Held at Orlando’s Orange County Convention Center, the opening General Session for the convention starts on Thursday, November 21, at 8:30-10 AM, and the Exhibit Hall will be open from 9AM-5PM, with lunch served in the hall from 12:30-2PM. Short courses are offered throughout the day, as well as a welcome event in the exhibit hall from 4-5PM.

See ASHA’s Schedule at a Glance for details and the other special events held during the convention.

Encompassing speech, language, social communication, swallowing, hearing, and related conditions, the presentations will be made by national and international experts in the discipline of communication sciences and disorders. Convention session highlights include:

  • Gestures in children with autism
  • Parent-child reading and academic achievement in 3rd grade
  • Auditory brainstem implants in a Los Angeles clinical trial
  • Toys versus iPads in children with speech and language disorders
  • Disproportionality of African American student enrollment in the IDEA category of “Speech or Language Impaired” (S/LI)
  • Vaping’s influence on voice, pulmonary, and vascular functions
  • Cognitive advantage in children who speak African American English

As just one example, Amy Schaefer Martinez and Dianne Ganguly of the University of Southern California will be presenting Auditory Brainstem Implants (ABIs)—Outcomes and Observations From a Los Angeles Pediatric Clinical Trial. Cochlear implants (CIs) are often an option for children born with severe to profound hearing loss, but if the child is born with absent or severely damaged cochleae or cochlear nerves, an auditory brainstem implant (ABI) may be the only prosthesis option.
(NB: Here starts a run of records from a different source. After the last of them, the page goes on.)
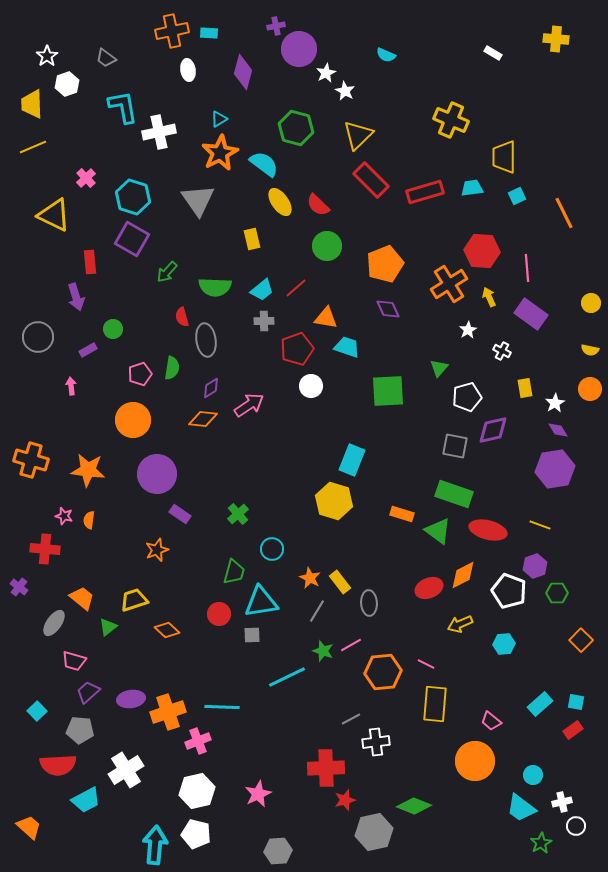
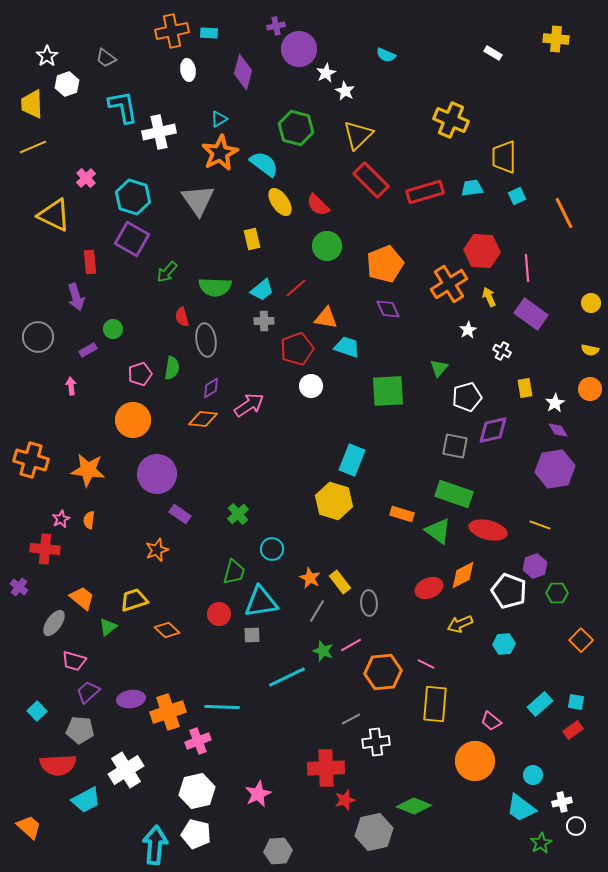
pink star at (64, 516): moved 3 px left, 3 px down; rotated 30 degrees clockwise
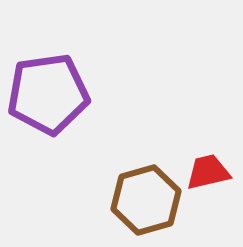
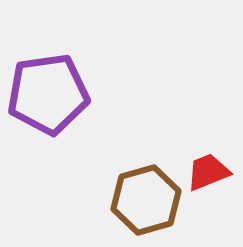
red trapezoid: rotated 9 degrees counterclockwise
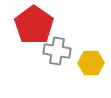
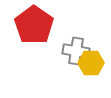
gray cross: moved 19 px right
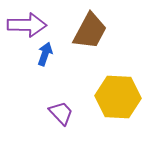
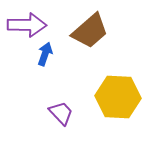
brown trapezoid: rotated 21 degrees clockwise
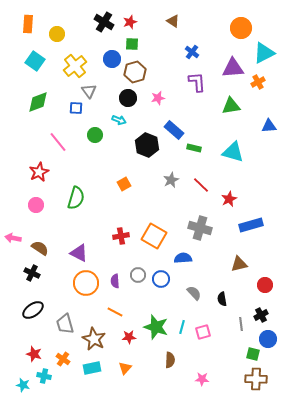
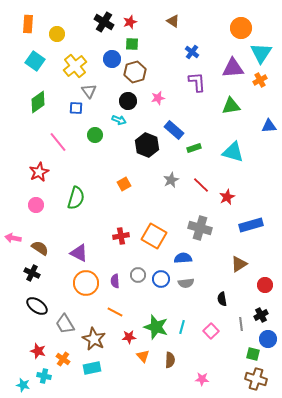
cyan triangle at (264, 53): moved 3 px left; rotated 30 degrees counterclockwise
orange cross at (258, 82): moved 2 px right, 2 px up
black circle at (128, 98): moved 3 px down
green diamond at (38, 102): rotated 15 degrees counterclockwise
green rectangle at (194, 148): rotated 32 degrees counterclockwise
red star at (229, 199): moved 2 px left, 2 px up
brown triangle at (239, 264): rotated 18 degrees counterclockwise
gray semicircle at (194, 293): moved 8 px left, 10 px up; rotated 126 degrees clockwise
black ellipse at (33, 310): moved 4 px right, 4 px up; rotated 70 degrees clockwise
gray trapezoid at (65, 324): rotated 15 degrees counterclockwise
pink square at (203, 332): moved 8 px right, 1 px up; rotated 28 degrees counterclockwise
red star at (34, 354): moved 4 px right, 3 px up
orange triangle at (125, 368): moved 18 px right, 12 px up; rotated 24 degrees counterclockwise
brown cross at (256, 379): rotated 15 degrees clockwise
An ABI bypasses missing or severely damaged organs to stimulate the auditory pathway at the level of the brainstem. Currently, in the United States, ABIs for young children are available primarily under Food and Drug Administration (FDA) investigative trials. The Los Angeles Pediatric ABI team is conducting an FDA-approved safety and feasibility study of ABIs in children implanted at 2-5 years of age. This session highlights ABI technology, the study protocol, clinical outcomes, and observations documented by the Los Angeles Pediatric ABI team. As part of the study, 10 children underwent candidacy evaluation; six children were deemed candidates and were surgically implanted with an ABI. Three children within the first 5 years of ABI use demonstrated the ability to rely on hearing to select the correct picture from a small set of choices when the object names differed by syllable number. For example, if asked to point to “shoe” from the choices “popcorn, shoe, ice cream cone” the children selected “shoe.” One child demonstrated some word identification skills on standardized speech perception measures. Skill levels and rate of growth varied substantially. It is important to recognize that gains are slower and more limited with an ABI than with a CI. Visual communication remains vital, the presenters note.